Steady domestic demand accompanied by strong exports will enable offsetting of high-import volumes, especially on account of rising oil prices. Currently, a major challenge facing India is the rupee’s depreciation and the volatile external financial markets. A firm fiscal policy will ensure a grip over inflationary pressures.

Exhibit 2: Production Indicators in China and India

Source: CEIC Data Company (accessed September 12, 2018)

But There Are Headwinds

Investments in the region are likely to be impacted owing to the escalation of trade tensions and their impact on cross-border production networks. The report highlights that the U.S. imposed global tariffs on several goods, for example, a 30 percent tariff on solar panels, a 20 percent tariff on washing machines, a 25 percent tariff on steel and a 10 percent tariff on aluminum. Since developing Asia was negligibly affected, the U.S. imposed a further 25 percent tariff on $50 billion worth of Chinese imports. China has adopted similar counter measures, and both countries have further tightened investment restrictions.

In addition, financial shocks may arise if the U.S. Fed rate increases faster than market expectations. In this scenario, large capital flow reversals may occur in Asian economies, which, in turn, will affect the region’s financial and economic stability.
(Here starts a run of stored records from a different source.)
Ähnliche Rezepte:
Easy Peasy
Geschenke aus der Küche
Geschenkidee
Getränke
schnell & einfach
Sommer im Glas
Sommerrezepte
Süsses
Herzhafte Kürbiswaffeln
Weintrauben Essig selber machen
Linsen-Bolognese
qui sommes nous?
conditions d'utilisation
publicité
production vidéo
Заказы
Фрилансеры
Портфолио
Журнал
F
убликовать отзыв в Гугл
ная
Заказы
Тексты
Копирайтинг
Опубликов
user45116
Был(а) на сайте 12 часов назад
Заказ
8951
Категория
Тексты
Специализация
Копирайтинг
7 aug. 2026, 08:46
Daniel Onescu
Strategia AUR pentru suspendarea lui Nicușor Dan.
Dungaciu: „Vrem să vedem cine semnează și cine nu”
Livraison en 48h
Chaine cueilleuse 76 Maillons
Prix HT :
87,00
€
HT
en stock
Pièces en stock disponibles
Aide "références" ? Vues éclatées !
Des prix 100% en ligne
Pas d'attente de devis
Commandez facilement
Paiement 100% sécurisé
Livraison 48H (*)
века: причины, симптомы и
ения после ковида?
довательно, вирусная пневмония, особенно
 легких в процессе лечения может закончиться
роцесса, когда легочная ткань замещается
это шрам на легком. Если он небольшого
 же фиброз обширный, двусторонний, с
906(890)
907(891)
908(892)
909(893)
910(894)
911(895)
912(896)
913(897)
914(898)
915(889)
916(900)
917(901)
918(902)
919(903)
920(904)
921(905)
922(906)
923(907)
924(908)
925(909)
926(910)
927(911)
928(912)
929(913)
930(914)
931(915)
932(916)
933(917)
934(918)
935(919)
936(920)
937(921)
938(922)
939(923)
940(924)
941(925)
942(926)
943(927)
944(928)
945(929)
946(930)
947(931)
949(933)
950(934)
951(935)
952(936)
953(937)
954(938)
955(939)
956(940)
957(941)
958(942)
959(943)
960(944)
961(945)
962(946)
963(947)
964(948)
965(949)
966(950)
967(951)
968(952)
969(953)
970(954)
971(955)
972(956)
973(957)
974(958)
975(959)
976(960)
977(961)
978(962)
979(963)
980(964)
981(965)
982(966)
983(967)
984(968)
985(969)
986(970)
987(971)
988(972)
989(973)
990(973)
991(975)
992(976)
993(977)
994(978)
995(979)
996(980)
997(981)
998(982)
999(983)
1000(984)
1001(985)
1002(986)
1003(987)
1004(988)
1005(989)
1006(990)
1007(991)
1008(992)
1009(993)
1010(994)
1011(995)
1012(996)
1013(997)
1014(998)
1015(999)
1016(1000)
Changes in global liquidity are already exerting pressure on the currencies of emerging economies. Asia’s debt-to-GDP ratio stood at 186 percent in 2016, and should these debt levels prove unsustainable, the real economy will be deeply affected. Yet another cause of concern, according to the ADB, is the increasing ratio of housing purchase prices to rent prices in major cities such as Hong Kong, as well as in Malaysia, China, South Korea and Taiwan. This could possibly lead to a significant growth downturn if housing prices reverse suddenly.

The third potential challenge is an increased risk of “volatility transmission.” The effects of the trade tariffs levied by China and the U.S. may not have had a significant impact on the region’s economies yet, but any further escalation in the form of increased tariffs will likely impact growth in the regional economies. That said, continued efforts by Asian countries to forge both inter- and intraregional trade agreements will provide an important counterpoint to rising protectionism. And there is also a possibility that some Southeast Asian economies—that are producing similar goods to China—actually gain over the medium term, as trade could be directed their way with the altering of global supply chains.

Managing Vulnerability

Several factors, such as elevated debt levels, volatile capital flows, sharp currency depreciation, high housing prices, and cross-border contagion can create vulnerability in the region. But policymakers in the Asia-Pacific region have an array of available options to ensure that increased global uncertainty—on account of monetary policy normalization in advanced economies—and rising global trade tensions do not adversely affect decades of uninterrupted growth.

These options include the adoption of a sound fiscal policy, the participation of independent central banks in domestic policy coordination, deep financial sectors, market-oriented structural reforms, and adequate social safety nets, to name a few.

“Developing Asia has prospered since the Asian financial crisis 20 years ago, but new challenges pose threats to its resilience and growth,” according to Mr. Sawada. “Multiple pockets of vulnerability can be managed, however, if they are closely monitored and the policies to tackle them are well-designed and carefully implemented.”